# Latvian / Lithuanian: Kur esi?



## motorhead

Hello, 
I recived this message 'Kur esi?' 
I guess that means 'where are you'
how can I answer in latvian saying 'I'm in (name of the city) and you? what's new? miss you'


----------



## kusurija

motorhead said:


> Hello,
> I recived this message 'Kur esi?'
> I guess that means 'where are you'
> how can I answer in latvian saying 'I'm in (name of the city) and you? what's new? miss you'


 
This message *is* in Lithuanian, not in Latvian (I guess that not in Latvian).
You are 100% right: that means 'where are you?' 
Answer in Lihuanian: Esu (name of the city), o Tu/Jūs? kas naujo? pasiilgau' / Kas naujo? Pasiilgau.
Usualy we use capitalisation in begining of sentence.
Tu = You - informal, Jūs = You - polite.
Lithuanians uses in this case a local case (LOC. - vietininkas) e. g. : *In *Rome - Rom*oje *, *in* Venice - Venecij*oje *, *in *Milano - Milan*e*. If You'd use a nominative case, it would sound comic, because it means, that You _are_ that city, but not that You are *in* that city.
Btw. Lithuanian nor Latvian are not Slavic languages, they are Baltic languages .
Hope it helps. As to Latvian, I can't translate it, sorry. But it seems to be in Lithuanian...


----------



## motorhead

kusurija said:


> This message *is* in Lithuanian, not in Latvian (I guess that not in Latvian).
> You are 100% right: that means 'where are you?'
> Answer in Lihuanian: Esu (name of the city), o Tu/Jūs?
> Tu = You - informal, Jūs = You - polite.
> Btw. Lithuanian nor Latvian are not Slavic languages, they are Baltic languages .

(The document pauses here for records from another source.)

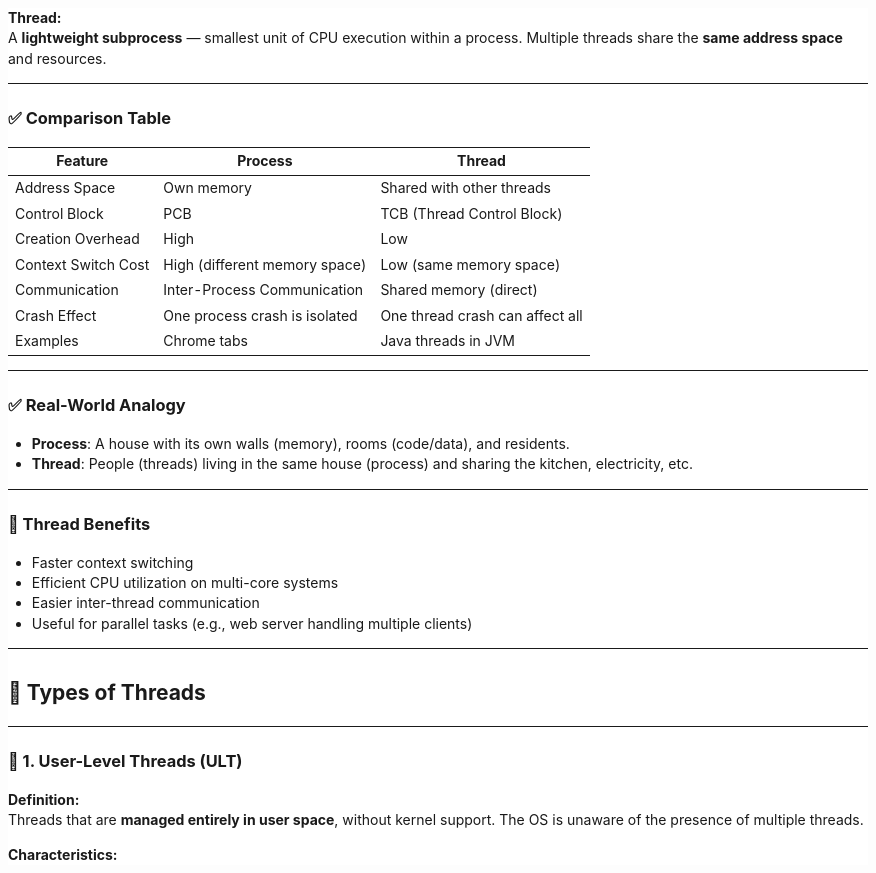 **Thread:**  
A **lightweight subprocess** — smallest unit of CPU execution within a process. Multiple threads share the **same address space** and resources.

---

### ✅ Comparison Table

| Feature             | Process                       | Thread                          |
| ------------------- | ----------------------------- | ------------------------------- |
| Address Space       | Own memory                    | Shared with other threads       |
| Control Block       | PCB                           | TCB (Thread Control Block)      |
| Creation Overhead   | High                          | Low                             |
| Context Switch Cost | High (different memory space) | Low (same memory space)         |
| Communication       | Inter-Process Communication   | Shared memory (direct)          |
| Crash Effect        | One process crash is isolated | One thread crash can affect all |
| Examples            | Chrome tabs                   | Java threads in JVM             |

---

### ✅ Real-World Analogy

- **Process**: A house with its own walls (memory), rooms (code/data), and residents.
- **Thread**: People (threads) living in the same house (process) and sharing the kitchen, electricity, etc.

---

### 🔸 Thread Benefits

- Faster context switching
- Efficient CPU utilization on multi-core systems
- Easier inter-thread communication
- Useful for parallel tasks (e.g., web server handling multiple clients)

---

## 🔹 Types of Threads

---

### 🔸 1. **User-Level Threads (ULT)**

**Definition:**  
Threads that are **managed entirely in user space**, without kernel support. The OS is unaware of the presence of multiple threads.

**Characteristics:**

Opss my mistake, thanks a lot


----------



## Flaminius

Hello,

I may be just muddying the water, but «Kur esi?» can be Latvian too.


----------



## motorhead

Flaminius said:


> Hello,
> 
> I may be just muddying the water, but «Kur esi?» can be Latvian too.


I've no idea, but I know for sure that I recived the mes from someone who is latvian


----------



## valdo

The same in Latvian....although we usually say - "Kur tu esi?" or "Kur jūs esat"...And the answer might be   -   es esmu Romā, Venēcijā, Milānā, Itālijā....


----------



## kusurija

valdo said:


> The same in Latvian....although we usually say - "Kur tu esi?" or "Kur jūs esat"...And the answer might be - es esmu Romā, Venēcijā, Milānā, Itālijā....


 Oops! So excuse me for mistake, I _did_ know, that Lithuanian and Latvian are enough similar, but did not know, that in this case are identic. Sorry.  I beg Your pardon.
In Lithuanian we can also say "Kur tu esi?" or "Kur jūs esat"... But more often "Kur esi" or "Kur esat" ( 2-nd is polite).


----------



## valdo

Labas dienas, Kusurija
You don't need to make any apologies......our languages are as they are......and in this case - yes! - we may use this phrase in both countries..!!!

Priekā!!!


----------